Those Poor Cubans (I)
HAVANA TIMES, Feb. 24 — In reading over different commentaries I note that many have a vision of the reality in Cuba that is no longer the case, although it may have been true in other times. One of these criteria is the proclamation that all Cubans are living in poverty.
It’s true that poverty exists. Half of the population supports itself with miniscule salaries and these workers find themselves obliged to steal from their workplaces to survive. Nonetheless, it’s a mistake to think that this is the case for all the citizens.
The oft-mentioned “poverty of the Cubans” is a generalization that ignores the fact that 50% of the population receives some income in hard currency as well as their salary, and leaves out those who earn better wages than are paid in Miami for example.
Supporting Relatives Abroad
There are even some paradoxical cases of citizens who reside on the island financing their families in other countries. A beautician working in the National Hotel in Cuba supported her psychologist daughter while the latter was in the process of having her diploma validated in Florida.

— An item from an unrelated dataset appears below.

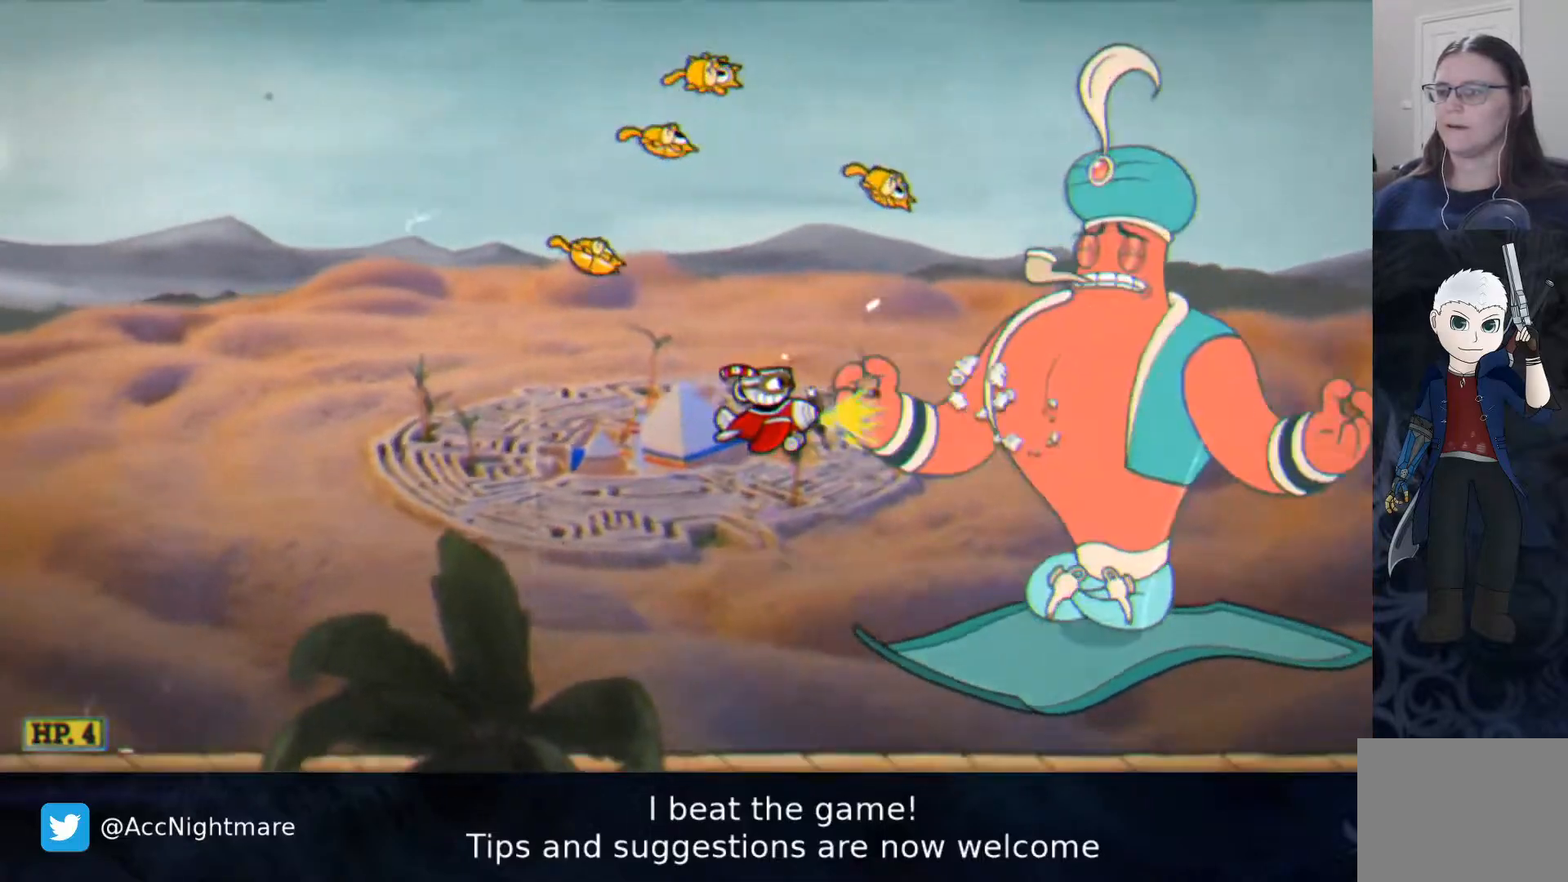
{"buttons": ["SQUARE"], "events": [[283, "DPAD_LEFT", "up"]]}
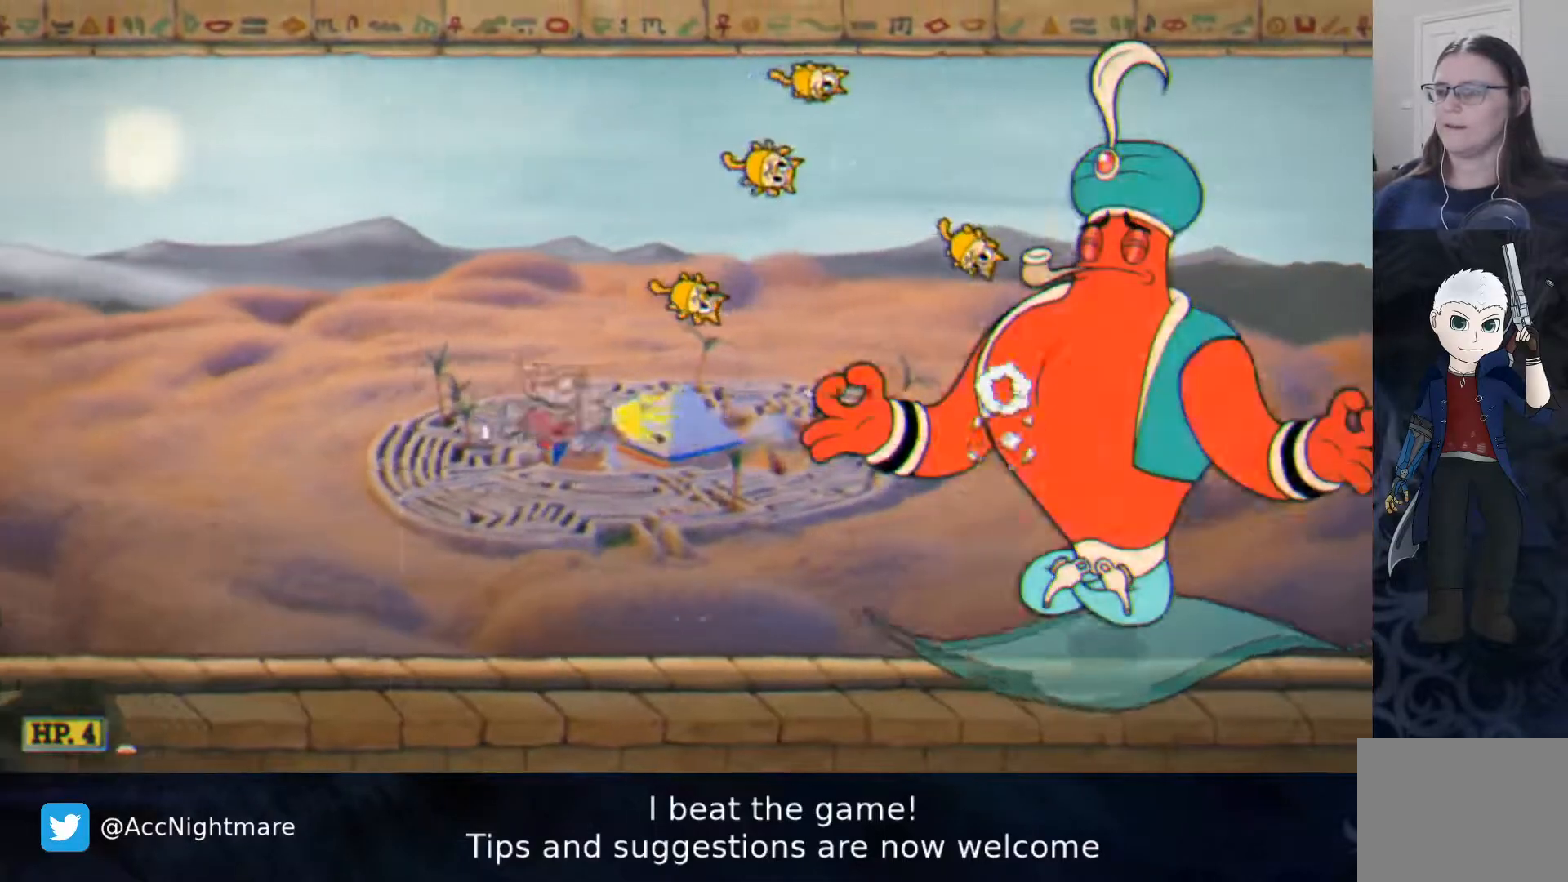
{"buttons": ["SQUARE", "DPAD_UP"], "events": [[467, "DPAD_UP", "down"]]}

But that’s not the only case I know. The owner of a rental house in Havana sends money each month to her daughter and son-in-law so that they can survive in the United States, while a good friend of mine paid the expenses of his daughter in Spain with the earnings from his kiosk.
Some of those who are owners of small home restaurants (paladares), as well as those with tiny cafeterias that sell pizzas, sandwiches, coffee and fruit drinks, etc, farmers, fishermen, musicians, painters and private businessmen earn from 300 US dollars up to tens of thousands of dollars a month. I know of one who managed to accumulate a bank account of over three million dollars.
I’m assured that some are beginning to invest their money outside of Cuba, buying properties and businesses that allow them to continue growing economically. They do so, however, without giving up their source of income in Cuba.
I could tell many anecdotes about those business people: how one of them took his pregnant wife to Miami for the sole purpose of having her give birth there – at the cost of US $5,000. They then returned together to Cuba where they still live.
You have to take into consideration that there were Cubans who stayed in the suites of one of the 5 star hotels in Havana the very day that the end of the prohibition was announced, as well as Cubans who rented BMW automobiles.
Not Necessarily Tied to Ruling Class
They can’t all be seen as having ties to the ruling class either, because many have no such relationship. They are merely people who have been more or less successful in their sector, and who have known how to navigate within the legal limitations that exist in Cuba.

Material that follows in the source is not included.